In a letter to U.S. Secretary of Commerce Gina M. Raimondo seeking the declaration, the California governor's office stated that the projected loss of the 2023 season is over $45 million — and that does not include the full impact to coastal communities and inland salmon fisheries.
California's salmon industry is valued at $1.4 billion in economic activity and 23,000 jobs annually in a normal season and contributes about $700 million to the economy and supports more than 10,000 jobs in Oregon, according to the Golden State Salmon Association.
"There's a lot of fear and panic all up and down the coast with families trying to figure out how they're going to pay the bills this year," said John McManus, the group's senior policy director.
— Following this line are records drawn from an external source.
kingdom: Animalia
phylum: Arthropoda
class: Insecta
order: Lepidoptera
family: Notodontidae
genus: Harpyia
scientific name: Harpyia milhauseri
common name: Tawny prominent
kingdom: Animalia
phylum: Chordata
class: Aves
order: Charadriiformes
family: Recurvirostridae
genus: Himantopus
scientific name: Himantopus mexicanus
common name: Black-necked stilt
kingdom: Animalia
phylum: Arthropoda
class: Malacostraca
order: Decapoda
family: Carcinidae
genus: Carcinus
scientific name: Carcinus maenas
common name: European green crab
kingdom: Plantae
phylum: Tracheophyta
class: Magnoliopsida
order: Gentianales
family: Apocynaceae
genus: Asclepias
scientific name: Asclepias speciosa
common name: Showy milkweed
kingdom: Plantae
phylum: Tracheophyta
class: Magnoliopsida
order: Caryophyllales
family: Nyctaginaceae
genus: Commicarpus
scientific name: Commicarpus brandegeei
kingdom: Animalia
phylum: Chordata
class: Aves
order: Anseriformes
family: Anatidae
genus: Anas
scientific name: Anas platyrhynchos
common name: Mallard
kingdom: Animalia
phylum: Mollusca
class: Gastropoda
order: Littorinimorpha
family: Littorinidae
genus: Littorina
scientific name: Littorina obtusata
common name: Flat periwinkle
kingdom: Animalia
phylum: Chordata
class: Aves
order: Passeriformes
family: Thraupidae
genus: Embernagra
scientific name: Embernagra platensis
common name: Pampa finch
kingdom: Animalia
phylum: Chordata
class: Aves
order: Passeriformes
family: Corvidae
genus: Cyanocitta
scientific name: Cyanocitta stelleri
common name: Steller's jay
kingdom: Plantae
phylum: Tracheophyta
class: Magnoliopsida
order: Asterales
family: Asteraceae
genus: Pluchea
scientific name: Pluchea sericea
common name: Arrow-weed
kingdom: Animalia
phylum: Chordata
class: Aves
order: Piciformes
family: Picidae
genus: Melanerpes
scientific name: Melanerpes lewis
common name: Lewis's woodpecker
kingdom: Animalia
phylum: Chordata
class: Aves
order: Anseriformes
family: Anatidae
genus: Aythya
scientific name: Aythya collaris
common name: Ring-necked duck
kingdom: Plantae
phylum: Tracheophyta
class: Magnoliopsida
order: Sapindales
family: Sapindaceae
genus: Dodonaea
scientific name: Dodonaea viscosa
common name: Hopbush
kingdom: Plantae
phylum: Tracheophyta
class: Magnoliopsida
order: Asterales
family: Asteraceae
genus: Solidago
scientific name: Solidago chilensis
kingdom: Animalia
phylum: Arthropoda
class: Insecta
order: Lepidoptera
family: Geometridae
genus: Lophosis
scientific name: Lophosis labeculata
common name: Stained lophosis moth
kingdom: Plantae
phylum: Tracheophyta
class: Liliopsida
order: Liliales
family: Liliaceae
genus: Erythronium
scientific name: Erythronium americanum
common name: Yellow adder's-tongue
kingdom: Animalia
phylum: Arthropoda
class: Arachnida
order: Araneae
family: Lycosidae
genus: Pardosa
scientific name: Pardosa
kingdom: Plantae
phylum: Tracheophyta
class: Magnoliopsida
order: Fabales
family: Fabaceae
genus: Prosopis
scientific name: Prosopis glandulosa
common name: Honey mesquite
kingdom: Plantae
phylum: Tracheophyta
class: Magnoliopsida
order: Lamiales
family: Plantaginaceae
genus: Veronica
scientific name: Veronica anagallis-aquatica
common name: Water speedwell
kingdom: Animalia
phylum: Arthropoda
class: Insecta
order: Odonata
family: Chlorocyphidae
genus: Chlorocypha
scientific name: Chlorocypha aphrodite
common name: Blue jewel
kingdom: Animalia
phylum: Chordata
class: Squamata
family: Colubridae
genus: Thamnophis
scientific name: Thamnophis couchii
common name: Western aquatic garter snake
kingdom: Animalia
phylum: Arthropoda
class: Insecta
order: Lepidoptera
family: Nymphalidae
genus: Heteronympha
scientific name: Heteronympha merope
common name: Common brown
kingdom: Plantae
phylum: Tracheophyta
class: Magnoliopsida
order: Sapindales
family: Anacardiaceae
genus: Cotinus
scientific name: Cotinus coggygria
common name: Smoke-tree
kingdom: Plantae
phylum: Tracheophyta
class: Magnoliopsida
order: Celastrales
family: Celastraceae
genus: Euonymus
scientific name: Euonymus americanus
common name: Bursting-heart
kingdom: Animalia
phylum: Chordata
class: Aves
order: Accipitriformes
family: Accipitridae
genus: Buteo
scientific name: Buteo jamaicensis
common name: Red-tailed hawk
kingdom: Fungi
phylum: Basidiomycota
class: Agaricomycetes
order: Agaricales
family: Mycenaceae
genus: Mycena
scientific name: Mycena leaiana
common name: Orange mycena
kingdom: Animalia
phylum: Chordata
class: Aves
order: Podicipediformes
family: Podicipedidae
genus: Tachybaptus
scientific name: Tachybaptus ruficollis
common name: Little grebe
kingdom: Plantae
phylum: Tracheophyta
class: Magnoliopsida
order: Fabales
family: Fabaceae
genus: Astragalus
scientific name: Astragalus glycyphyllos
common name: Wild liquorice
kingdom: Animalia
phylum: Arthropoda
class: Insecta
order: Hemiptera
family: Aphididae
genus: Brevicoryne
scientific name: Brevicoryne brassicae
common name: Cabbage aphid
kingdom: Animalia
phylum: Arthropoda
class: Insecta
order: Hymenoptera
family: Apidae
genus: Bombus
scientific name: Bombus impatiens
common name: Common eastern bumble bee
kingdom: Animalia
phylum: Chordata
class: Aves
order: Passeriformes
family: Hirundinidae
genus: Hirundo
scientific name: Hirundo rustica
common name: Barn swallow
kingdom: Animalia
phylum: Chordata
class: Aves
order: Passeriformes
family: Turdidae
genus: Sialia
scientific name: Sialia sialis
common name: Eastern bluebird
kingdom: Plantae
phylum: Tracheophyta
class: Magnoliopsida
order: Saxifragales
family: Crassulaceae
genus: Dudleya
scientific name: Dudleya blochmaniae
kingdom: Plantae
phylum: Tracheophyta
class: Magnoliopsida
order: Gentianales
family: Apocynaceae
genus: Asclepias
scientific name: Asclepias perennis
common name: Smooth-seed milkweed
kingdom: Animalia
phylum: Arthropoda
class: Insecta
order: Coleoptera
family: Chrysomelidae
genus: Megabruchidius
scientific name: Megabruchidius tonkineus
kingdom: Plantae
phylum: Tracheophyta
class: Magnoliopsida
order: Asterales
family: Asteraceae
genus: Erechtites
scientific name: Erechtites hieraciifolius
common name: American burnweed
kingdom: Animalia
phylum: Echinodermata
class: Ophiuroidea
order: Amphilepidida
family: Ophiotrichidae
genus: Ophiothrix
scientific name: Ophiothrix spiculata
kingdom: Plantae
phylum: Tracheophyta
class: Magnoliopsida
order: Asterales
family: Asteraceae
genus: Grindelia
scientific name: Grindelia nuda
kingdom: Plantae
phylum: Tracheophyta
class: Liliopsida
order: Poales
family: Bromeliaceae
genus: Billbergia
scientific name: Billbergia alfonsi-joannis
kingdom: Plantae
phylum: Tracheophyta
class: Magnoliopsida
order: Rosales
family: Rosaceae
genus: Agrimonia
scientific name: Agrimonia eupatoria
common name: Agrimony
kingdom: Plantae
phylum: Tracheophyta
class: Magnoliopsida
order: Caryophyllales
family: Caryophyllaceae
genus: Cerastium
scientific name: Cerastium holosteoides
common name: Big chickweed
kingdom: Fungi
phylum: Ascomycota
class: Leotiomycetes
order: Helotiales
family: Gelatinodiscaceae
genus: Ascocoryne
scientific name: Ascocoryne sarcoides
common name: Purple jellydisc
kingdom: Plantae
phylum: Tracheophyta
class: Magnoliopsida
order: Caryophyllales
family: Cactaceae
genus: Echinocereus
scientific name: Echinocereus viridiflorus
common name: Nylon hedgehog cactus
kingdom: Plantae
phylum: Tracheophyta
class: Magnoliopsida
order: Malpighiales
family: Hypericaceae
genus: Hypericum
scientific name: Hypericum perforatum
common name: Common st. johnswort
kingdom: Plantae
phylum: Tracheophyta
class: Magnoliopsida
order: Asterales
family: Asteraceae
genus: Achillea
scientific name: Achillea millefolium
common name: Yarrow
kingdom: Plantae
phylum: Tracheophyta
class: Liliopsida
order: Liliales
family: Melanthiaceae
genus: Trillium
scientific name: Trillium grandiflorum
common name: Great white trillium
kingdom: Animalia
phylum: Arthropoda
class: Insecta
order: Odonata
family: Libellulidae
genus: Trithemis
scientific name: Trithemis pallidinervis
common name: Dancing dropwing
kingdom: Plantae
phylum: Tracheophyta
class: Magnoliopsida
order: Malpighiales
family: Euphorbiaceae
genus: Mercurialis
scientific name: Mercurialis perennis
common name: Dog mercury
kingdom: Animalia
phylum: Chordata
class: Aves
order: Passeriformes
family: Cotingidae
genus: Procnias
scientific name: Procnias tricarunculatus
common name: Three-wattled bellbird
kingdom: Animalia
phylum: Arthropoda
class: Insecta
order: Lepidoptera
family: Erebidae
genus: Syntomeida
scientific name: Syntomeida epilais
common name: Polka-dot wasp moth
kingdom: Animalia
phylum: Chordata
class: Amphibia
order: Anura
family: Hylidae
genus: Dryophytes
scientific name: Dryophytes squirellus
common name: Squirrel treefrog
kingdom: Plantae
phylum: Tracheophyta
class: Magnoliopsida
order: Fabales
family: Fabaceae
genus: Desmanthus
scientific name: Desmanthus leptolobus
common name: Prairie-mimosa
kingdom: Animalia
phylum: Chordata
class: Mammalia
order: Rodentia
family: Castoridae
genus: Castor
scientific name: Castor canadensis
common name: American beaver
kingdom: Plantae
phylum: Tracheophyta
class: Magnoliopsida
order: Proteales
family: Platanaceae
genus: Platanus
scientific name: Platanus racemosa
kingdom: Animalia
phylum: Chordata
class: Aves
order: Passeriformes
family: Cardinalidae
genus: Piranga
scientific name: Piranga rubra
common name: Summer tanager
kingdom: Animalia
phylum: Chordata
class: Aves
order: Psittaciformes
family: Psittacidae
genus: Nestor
Experts fear native California salmon are in a spiral toward extinction. Already, California's spring-run chinook are listed as threatened under the Endangered Species Act, while winter-run chinook are endangered along with the Central California Coast coho salmon, which has been off-limits to California commercial fishers since the 1990s.
Recreational fishing is expected to be allowed in Oregon only for coho salmon during the summer and for chinook after Sept. 1. Salmon season is expected to open as usual north of Cape Falcon, including in the Columbia River and off Washington's coast.
There's some hope that the unusually wet winter in California, which has mostly freed the state of drought, will bring relief. An unprecedented series of powerful storms has replenished most of California's reservoirs, dumping record amounts of rain and snow and busting a severe three-year drought. But too much water running through the rivers could also kill eggs and young hatchlings.